American University of the Middle East (AUM)
- Motto: We are as good as our Students
- Type: Private
- Established: 2005; 21 years ago
- Undergraduates: 15,000+
- Location: Egaila, Kuwait 29°09′54″N 48°05′56″E﻿ / ﻿29.165°N 48.099°E
- Campus: Urban;
- Colors: Red
- Website: www.aum.edu.kw

= American University of the Middle East =

Private university in Kuwait

The American University of the Middle East (AUM) is a private university established in 2005 in Kuwait.

AUM has two colleges: the College of Engineering and Technology and the College of Business Administration, in addition to a Liberal Arts Department and an English Preparatory Program. Today, AUM has more than 11,000 enrolled students on a campus that stretches over an area of 261,190 square meters.

AUM is ranked as one of the Top Universities in Kuwait and ranked 21st in the Times Higher Education Arab University Rankings 2023. It also appeared
in the Top 751-800 Universities globally in the QS World University Rankings 2022.

== Majors ==
The College of Engineering and Technology offers undergraduate programs in Architectural Engineering, Civil Engineering, Industrial Engineering, Computer Engineering, Electrical Engineering, Mechanical Engineering, and Chemical Engineering. In addition to two technology programs: Information System and Technology, and Telecommunications and Networking Technology.

The College of Business Administration offers undergraduate degree programs in Accounting and Business Administration with four concentrations: Finance, Management Information System, Marketing, and Human Resource Management), as well as a graduate program in business administration (MBA).

==Accreditations==
The Private Universities Council of Kuwait (PUC) institutionally accredits AUM.

Six of the programs offered by the College of Engineering and Technology are accredited by ABET, which is the global accreditor of college and university programs in applied and natural science, computing, engineering, and engineering technology. The Engineering Accreditation Commission of ABET has accredited B.Sc. programs in Chemical Engineering, Computer Engineering, Electrical Engineering, Mechanical Engineering, and Industrial Engineering. The Computing Accreditation Commission of ABET has accredited the Telecommunications and Networking Technology (TNT) program.

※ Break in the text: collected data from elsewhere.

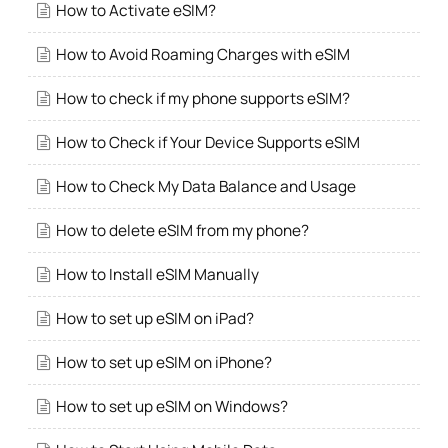
How to Activate eSIM?
How to Avoid Roaming Charges with eSIM
How to check if my phone supports eSIM?
How to Check if Your Device Supports eSIM
How to Check My Data Balance and Usage
How to delete eSIM from my phone?
How to Install eSIM Manually
How to set up eSIM on iPad?
How to set up eSIM on iPhone?
How to set up eSIM on Windows?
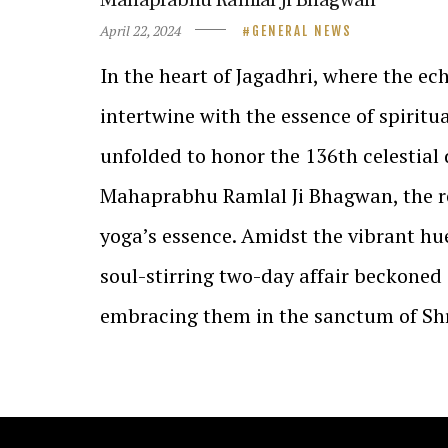
April 22, 2024
GENERAL NEWS
In the heart of Jagadhri, where the ec
intertwine with the essence of spiritu
unfolded to honor the 136th celestial
Mahaprabhu Ramlal Ji Bhagwan, the r
yoga’s essence. Amidst the vibrant h
soul-stirring two-day affair beckoned 
embracing them in the sanctum of Sh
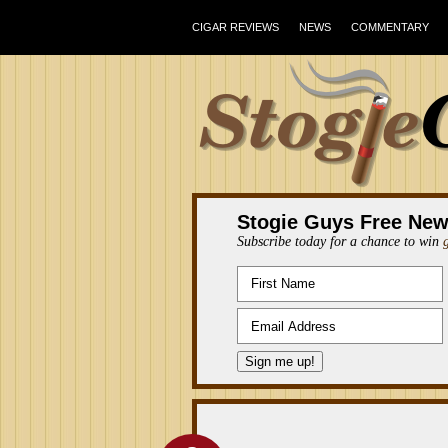
CIGAR REVIEWS
NEWS
COMMENTARY
Stogie Guys Free New
Subscribe today for a chance to win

AUM's College of Business Administration is accredited by AACSB International, the Association to Advance Collegiate Schools of Business. AACSB is the longest-serving global accrediting body for business schools, and the world's largest business education network connecting learners, educators, and businesses worldwide.

== Athletics ==
The Sports Center at AUM includes indoor and outdoor sporting facilities, such as a professional football field, four fully equipped gyms, multi-sports halls, and basketball and tennis courts.

AUM has 11 sports teams consisting of around 120 students representing the university annually in local and international competitions.

The achievements obtained by the AUM sports teams in 2019 include the following:
- Female table tennis
- Female squash
- Female basketball
- Male basketball
- Male football
- Male volleyball
- Male swimming championships

In addition, the football team has won undefeated the EUROIJADA tournament that took place in Germany.

==Notable alumni==
- Bader Al-Fadhel, Kuwaiti football player
- Abdulwahab Al-Awadi, Kuwaiti football player
- Hamad Al-Qallaf, Kuwaiti football player
- Fatemah Alzelzela, Kuwaiti electrical engineer and environmental advocate

== Campus ==
AUM campus extends over an area of 261,190 square meters and comprises green open spaces and modernly designed buildings that include: the College of Business Administration, the College of Engineering and Technology, a Library, a Sports Center, a Cultural Center, a Career Development and Recruitment Center, a Research and Innovation Center, and a Business and Innovation Center.

The campus also includes an outdoor amphitheater, fountain lakes, cafeterias and restaurants, a multi-story parking complex, and a wide range of high-tech labs and facilities. Other student support and learning services and facilities available at the university include more than 55 laboratories, a Tutoring Center, an Academic Advancement Center, and a Writing Lab.

== Faculty ==
There are over 700 faculty members & staff at AUM coming from around 62 nationalities.